Am Eröffnungstag des internationalen Kirchensymposiums gegen sexuellen Missbrauch sprach ein Kardinal von einem «drastischen Anstieg» der Fälle. Nun will man Lösungen finden.

Nina Merli
Jetzt sind Lösungen gefragt: Kindsmissbräuche haben die Kirche in eine Tiefe Krise gestürzt. Papst Benedikt verspricht, dass von nun Massnahmen umgesetzt werden.

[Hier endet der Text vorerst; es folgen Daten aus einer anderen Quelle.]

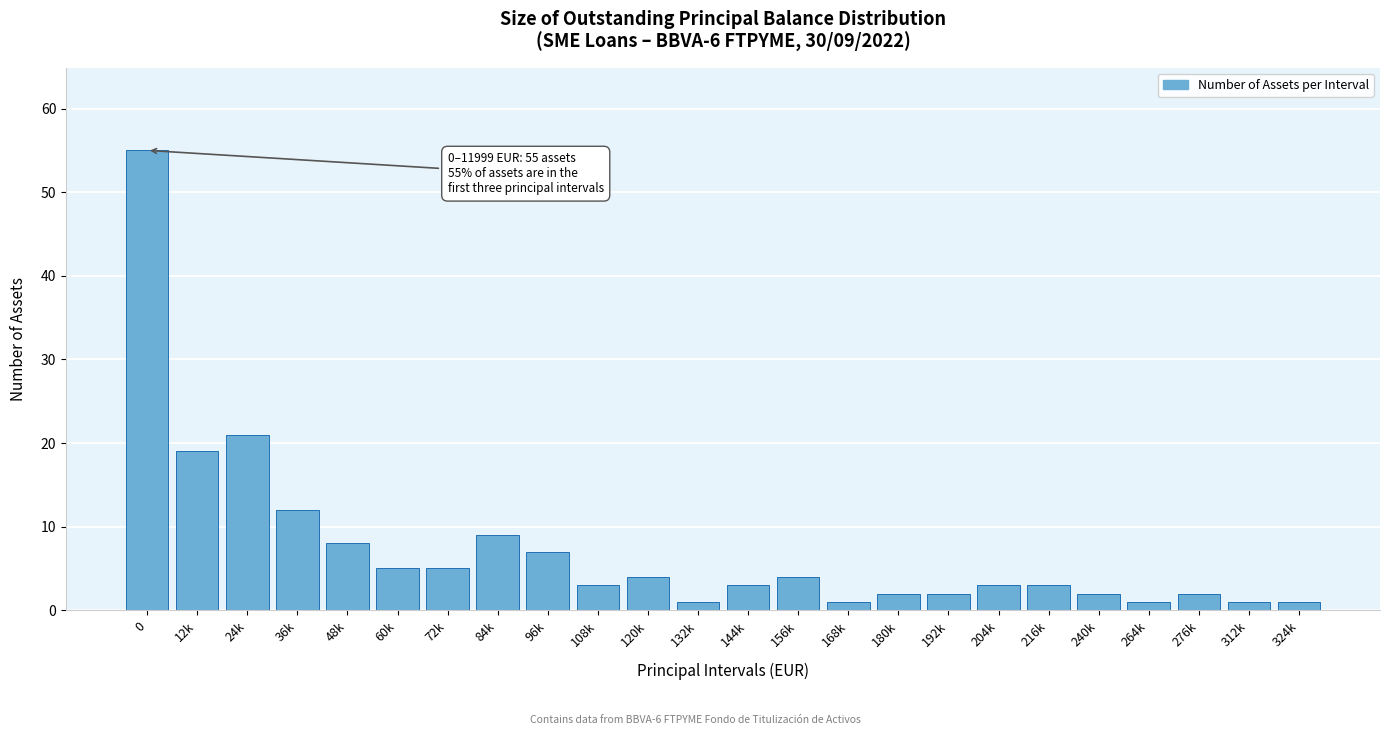

Reading left to right, what are all the values shown in this chart?

55	19	21	12	8	5	5	9	7	3	4	1	3	4	1	2	2	3	3	2	1	2	1	1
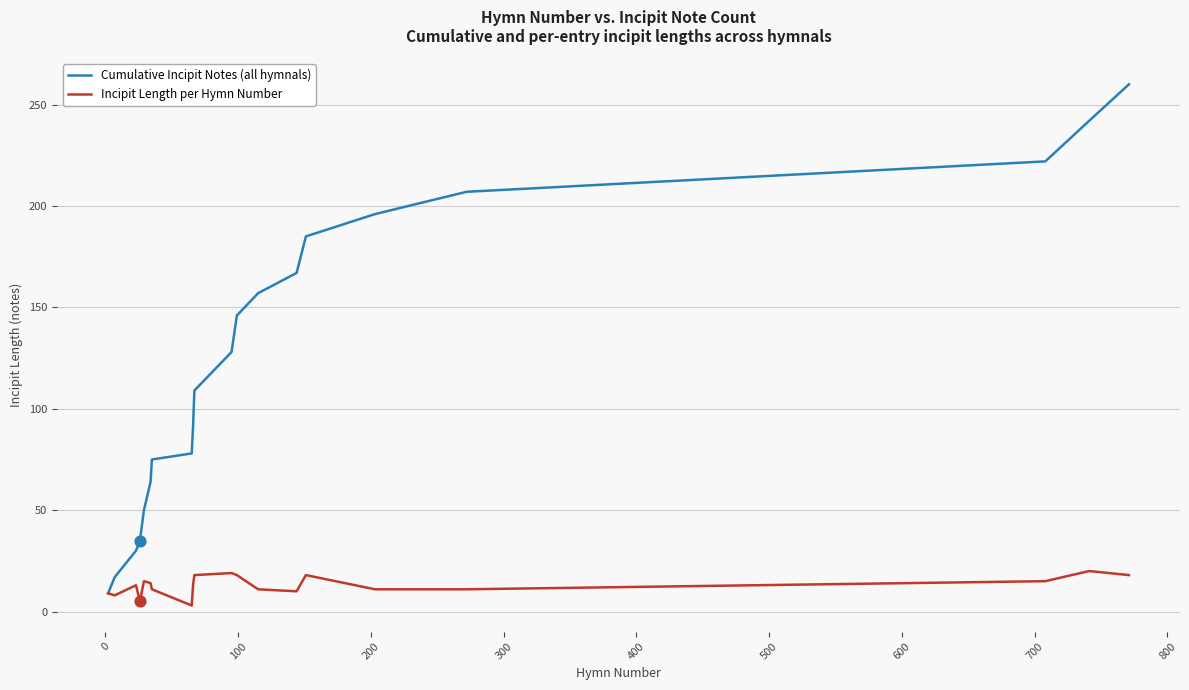

Which series has the largest range (max minus min)?

Cumulative Incipit Notes (all hymnals)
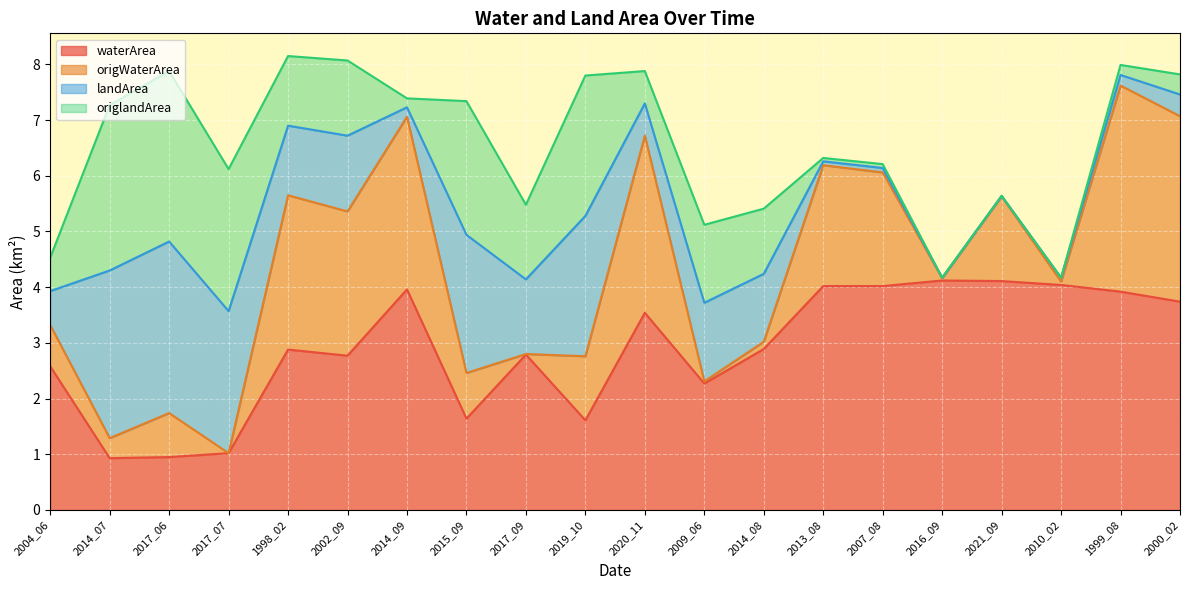

At which label does waterArea reach its peak?

2016_09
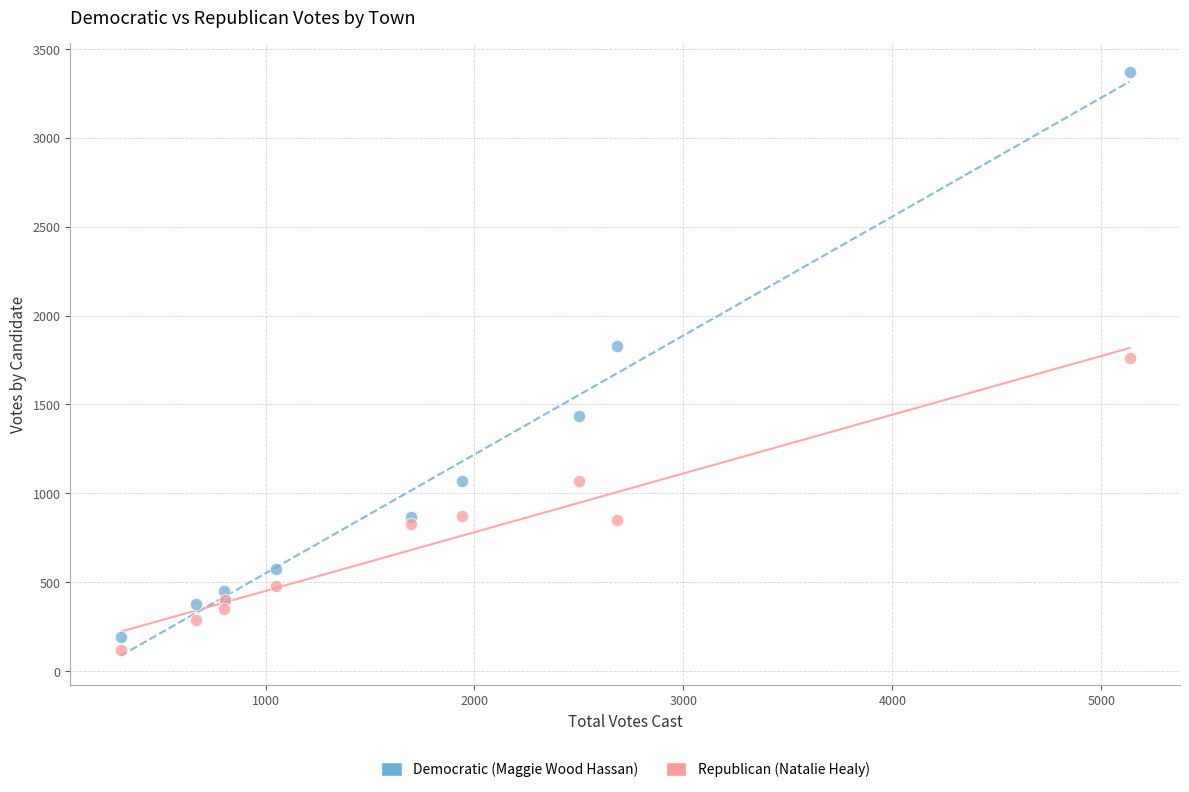

Which series has the widest spread of Y values?

Democratic (Maggie Wood Hassan)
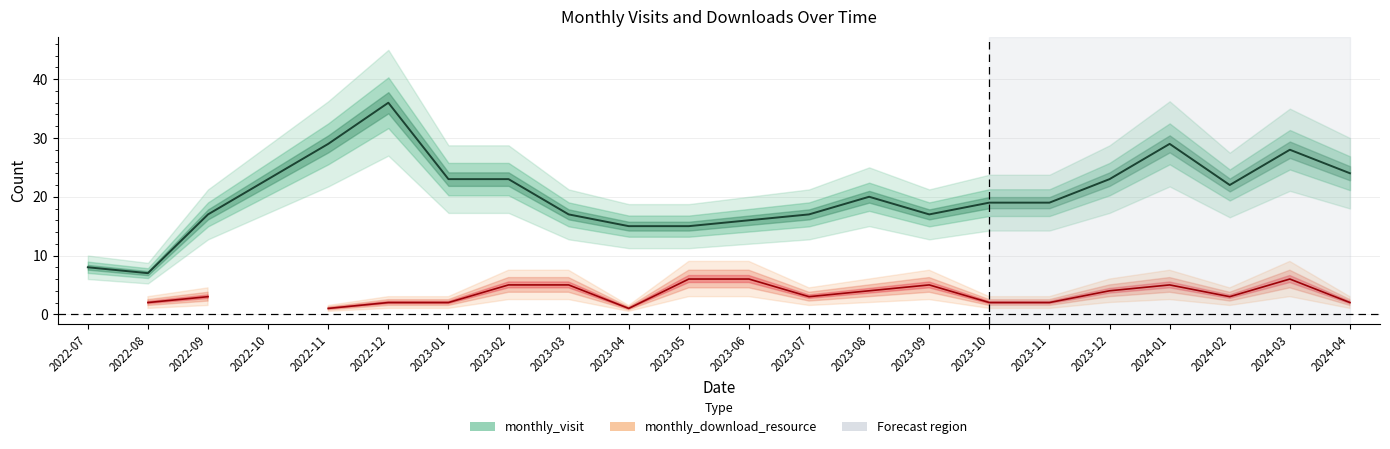

Rank the categories by value from lowest to highest.

2022-08, 2022-07, 2023-04, 2023-05, 2023-06, 2022-09, 2023-03, 2023-07, 2023-09, 2023-10, 2023-11, 2023-08, 2024-02, 2022-10, 2023-01, 2023-02, 2023-12, 2024-04, 2024-03, 2022-11, 2024-01, 2022-12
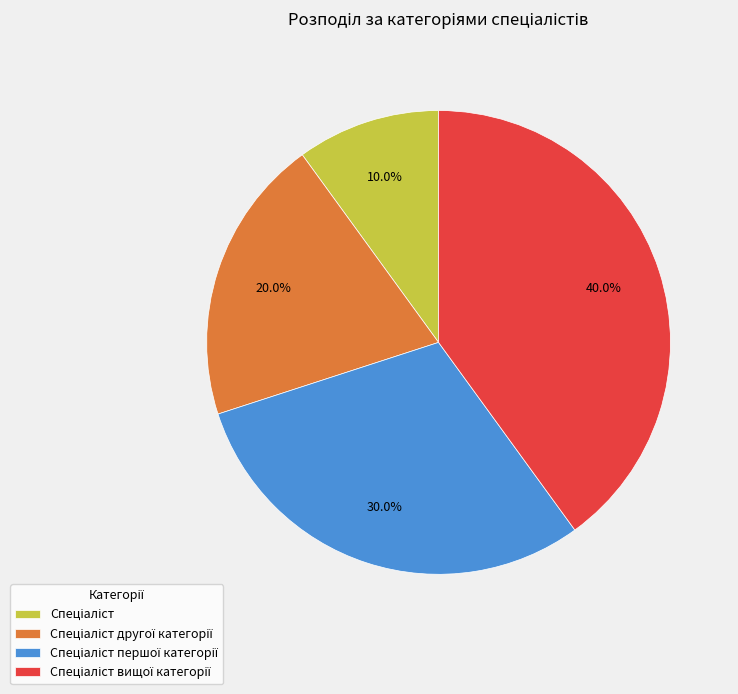

Does any single category account for the majority?

No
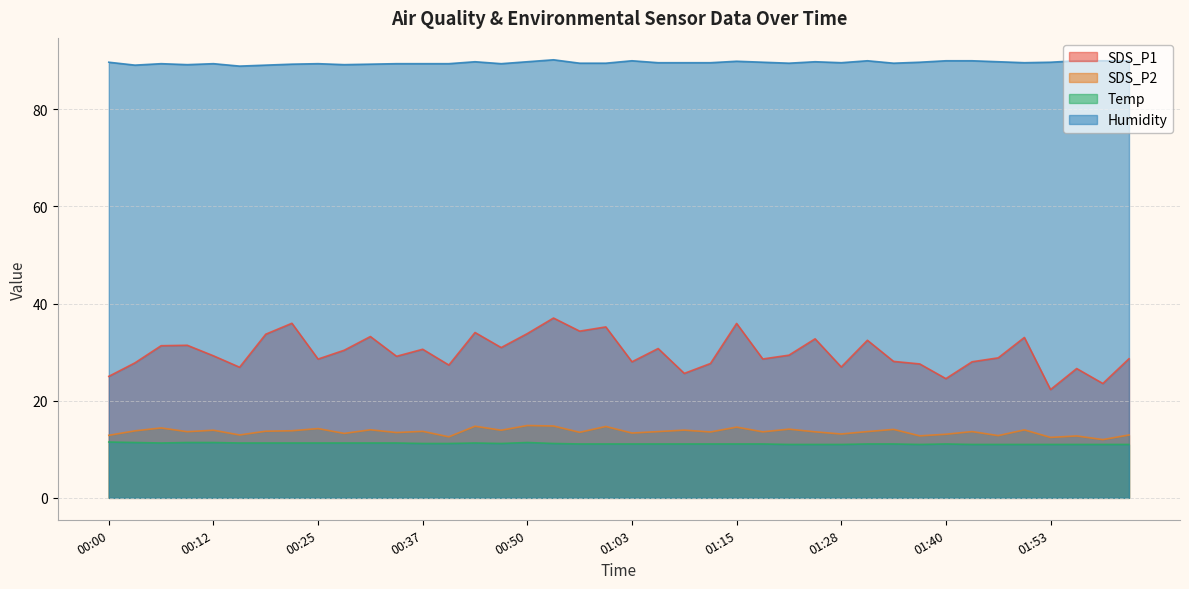

What is the label of the 16th point from the right?

01:15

Jetzt sind Lösungen gefragt: Kindsmissbräuche haben die Kirche in eine Tiefe Krise gestürzt. Papst Benedikt verspricht, dass von nun Massnahmen umgesetzt werden.
Keystone

4000 Fälle von sexuellem Kindsmissbrauch durch Kleriker in den letzten zehn Jahren. Dies ist die traurige Bilanz. Seit Mitte der 90er Jahre haben Berichte von Missbräuchen innerhalb der katholischen Kirche weltweit für Schlagzeilen gesorgt. Nach Skandalen in Irland und den USA kamen seit Anfang 2010 vor allem auch in Deutschland, Österreich und der Schweiz Sexualdelikte in katholischen Einrichtungen ans Licht. Durch die öffentliche Thematisierung der Fälle meldeten sich immer mehr Betroffene, so mussten etwa US-Kirchen allein im Jahr 2008 Hunderte Millionen Dollar für Missbrauchsverfahren zahlen, wobei der Grossteil des Geldes an die Opfer ging.